John Markoff in the Times:
DRACHTEN, the Netherlands — At the Philips Electronics factory on the coast of China, hundreds of workers use their hands and specialized tools to assemble electric shavers. That is the old way.

At a sister factory here in the Dutch countryside, 128 robot arms do the same work with yoga-like flexibility. Video cameras guide them through feats well beyond the capability of the most dexterous human.

One robot arm endlessly forms three perfect bends in two connector wires and slips them into holes almost too small for the eye to see. The arms work so fast that they must be enclosed in glass cages to prevent the people supervising them from being injured. And they do it all without a coffee break — three shifts a day, 365 days a year. All told, the factory here has several dozen workers per shift, about a tenth as many as the plant in the Chinese city of Zhuhai.

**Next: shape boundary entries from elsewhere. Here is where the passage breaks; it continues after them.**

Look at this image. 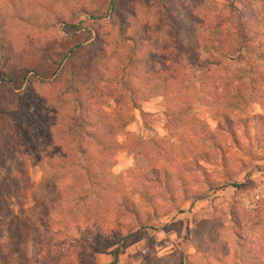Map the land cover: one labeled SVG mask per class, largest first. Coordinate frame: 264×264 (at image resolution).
Wrapping results in <instances>:
<instances>
[{
    "label": "rangeland",
    "instance_id": "rangeland-1",
    "mask_svg": "<svg viewBox=\"0 0 264 264\" xmlns=\"http://www.w3.org/2000/svg\"><path fill=\"white\" fill-rule=\"evenodd\" d=\"M13 1L14 11L0 0V33L13 38L0 39V264H264V60L231 62V77L254 82L225 102L197 77L187 93L138 96L114 159L90 164L102 172L96 189L83 177L72 195L70 173L81 174L85 159L68 169L66 157L55 159L57 142L46 148L40 133L20 130L26 113H38L36 98L57 94L28 85L22 61L29 50L49 53L44 83L59 61L86 70L94 37L70 30L84 19L64 9L103 0ZM143 1L159 12L181 0ZM247 2L264 25V0ZM58 13L65 24H53Z\"/></svg>",
    "mask_w": 264,
    "mask_h": 264
},
{
    "label": "trees",
    "instance_id": "trees-1",
    "mask_svg": "<svg viewBox=\"0 0 264 264\" xmlns=\"http://www.w3.org/2000/svg\"><path fill=\"white\" fill-rule=\"evenodd\" d=\"M244 1L181 0L151 12L143 0H103L64 9V14L73 12L84 19L75 25L70 21V30L86 31L94 37L90 62L84 71L73 65L62 66L61 61L53 63L54 79L44 83L40 69L52 62V57L44 50L27 51L22 69L31 76L26 83L51 86L57 94L42 99L39 105L38 99H33L39 111L26 113L20 130L25 136L33 130L40 133L46 148L57 142L62 154L59 152L55 159L66 157L68 169L78 168V156L85 159L87 167L81 174L70 173L68 190L72 195L84 179L89 189H96L95 179L101 178L102 172L91 174L94 170L90 164L94 161L99 168L114 159L118 149L115 137L129 123L125 110L128 105L136 106L138 96L143 101L148 96L187 93L196 77L201 79L200 87H210L223 102L246 92L254 79L231 77L228 68L231 62L247 64L251 56L264 60V25ZM4 5L14 11L13 0H6ZM52 20L53 24H65L59 13ZM103 26L109 29L106 35L99 33ZM9 35L3 30L0 39L4 45L13 46ZM42 42L40 39L37 44ZM0 48H4L2 43ZM24 49L28 50L26 46ZM16 105L21 108L22 102ZM221 119L228 123L226 116ZM169 120L178 121L173 117ZM65 168L60 165V169Z\"/></svg>",
    "mask_w": 264,
    "mask_h": 264
}]
</instances>
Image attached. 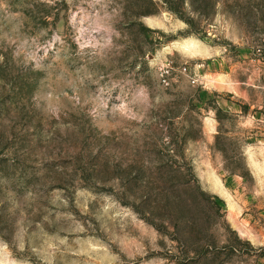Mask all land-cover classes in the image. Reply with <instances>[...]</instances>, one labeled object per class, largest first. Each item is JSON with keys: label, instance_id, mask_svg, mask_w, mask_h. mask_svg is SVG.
I'll return each instance as SVG.
<instances>
[{"label": "rangeland", "instance_id": "1", "mask_svg": "<svg viewBox=\"0 0 264 264\" xmlns=\"http://www.w3.org/2000/svg\"><path fill=\"white\" fill-rule=\"evenodd\" d=\"M166 2L0 0V264H264V0Z\"/></svg>", "mask_w": 264, "mask_h": 264}, {"label": "trees", "instance_id": "2", "mask_svg": "<svg viewBox=\"0 0 264 264\" xmlns=\"http://www.w3.org/2000/svg\"><path fill=\"white\" fill-rule=\"evenodd\" d=\"M164 2H166V0H163ZM167 3V2H166ZM151 4H153V6L155 7V10H153L152 12H151V14H154L155 13V11H156V4L154 3V2H152L151 1ZM170 10H172L173 12H175L176 14H178V15H180V17L182 18V19H184L190 26L192 25V23L190 22V20L189 19H187V18H184L183 16H182V14L180 13V11L177 9V8H175V7H170ZM141 27H143L144 29H145V31H150L148 28H146V27H144V26H142L141 25ZM214 201H216V200H214ZM240 242V241H239ZM245 245H247L249 248H251V245L249 244V243H246Z\"/></svg>", "mask_w": 264, "mask_h": 264}, {"label": "bare ground", "instance_id": "3", "mask_svg": "<svg viewBox=\"0 0 264 264\" xmlns=\"http://www.w3.org/2000/svg\"><path fill=\"white\" fill-rule=\"evenodd\" d=\"M193 48H194V45L192 42H187L184 45V50H186V52H192Z\"/></svg>", "mask_w": 264, "mask_h": 264}, {"label": "built area", "instance_id": "4", "mask_svg": "<svg viewBox=\"0 0 264 264\" xmlns=\"http://www.w3.org/2000/svg\"><path fill=\"white\" fill-rule=\"evenodd\" d=\"M183 72L187 74V73H188L187 68H185ZM190 80H191V83H192L193 85H196V84H197V80H196L195 78H190Z\"/></svg>", "mask_w": 264, "mask_h": 264}]
</instances>
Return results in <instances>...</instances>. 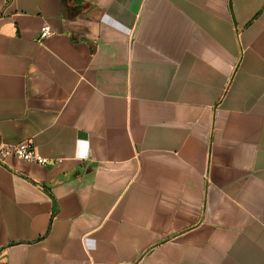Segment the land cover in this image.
I'll use <instances>...</instances> for the list:
<instances>
[{
	"label": "crops",
	"instance_id": "1",
	"mask_svg": "<svg viewBox=\"0 0 264 264\" xmlns=\"http://www.w3.org/2000/svg\"><path fill=\"white\" fill-rule=\"evenodd\" d=\"M26 141L6 264H264V0H0V143Z\"/></svg>",
	"mask_w": 264,
	"mask_h": 264
},
{
	"label": "built area",
	"instance_id": "2",
	"mask_svg": "<svg viewBox=\"0 0 264 264\" xmlns=\"http://www.w3.org/2000/svg\"><path fill=\"white\" fill-rule=\"evenodd\" d=\"M54 34L53 29L48 24H44L39 33V40H44ZM14 156L20 160L46 165L48 159L38 153L30 141L18 145H6L0 143V163H5L7 158ZM0 264H6L5 259L0 256Z\"/></svg>",
	"mask_w": 264,
	"mask_h": 264
}]
</instances>
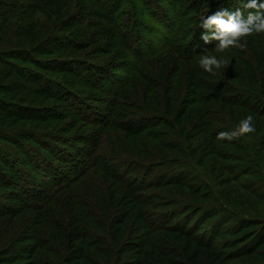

This is the future. A new wave of robots, far more adept than those now commonly used by automakers and other heavy manufacturers, are replacing workers around the world in both manufacturing and distribution.
I worry about this. What are people going to do when manufacturing joins agriculture as a nearly jobless sector? It isn't that there won't be work; we'll find something to do. But will it be as meaningful to people as making things, or growing things?

Every time I read something about the new economy of "symbol manipulators," I wonder if the economist who wrote it has ever met many people without Ph.D.s. Most people, as I have said before, want work in which they either help people or work with something concrete. Like Matthew Crawford, who quit a think tank to open a motorcycle repair shop, many people despise white collar work:
. . . confrontations with material reality have become exotically unfamiliar. Many of us do work that feels more surreal than real. Working in an office, you often find it difficult to see any tangible result from your efforts. What exactly have you accomplished at the end of any given day? Where the chain of cause and effect is opaque and responsibility diffuse, the experience of individual agency can be elusive. “Dilbert,” “The Office” and similar portrayals of cubicle life attest to the dark absurdism with which many Americans have come to view their white-collar jobs.
But since there is nothing I can do about it, maybe I should stop worrying about jobs lost and think instead about a world in which manufactured goods get cheaper all the time, leaving us more resources for health care, education, and entertainment.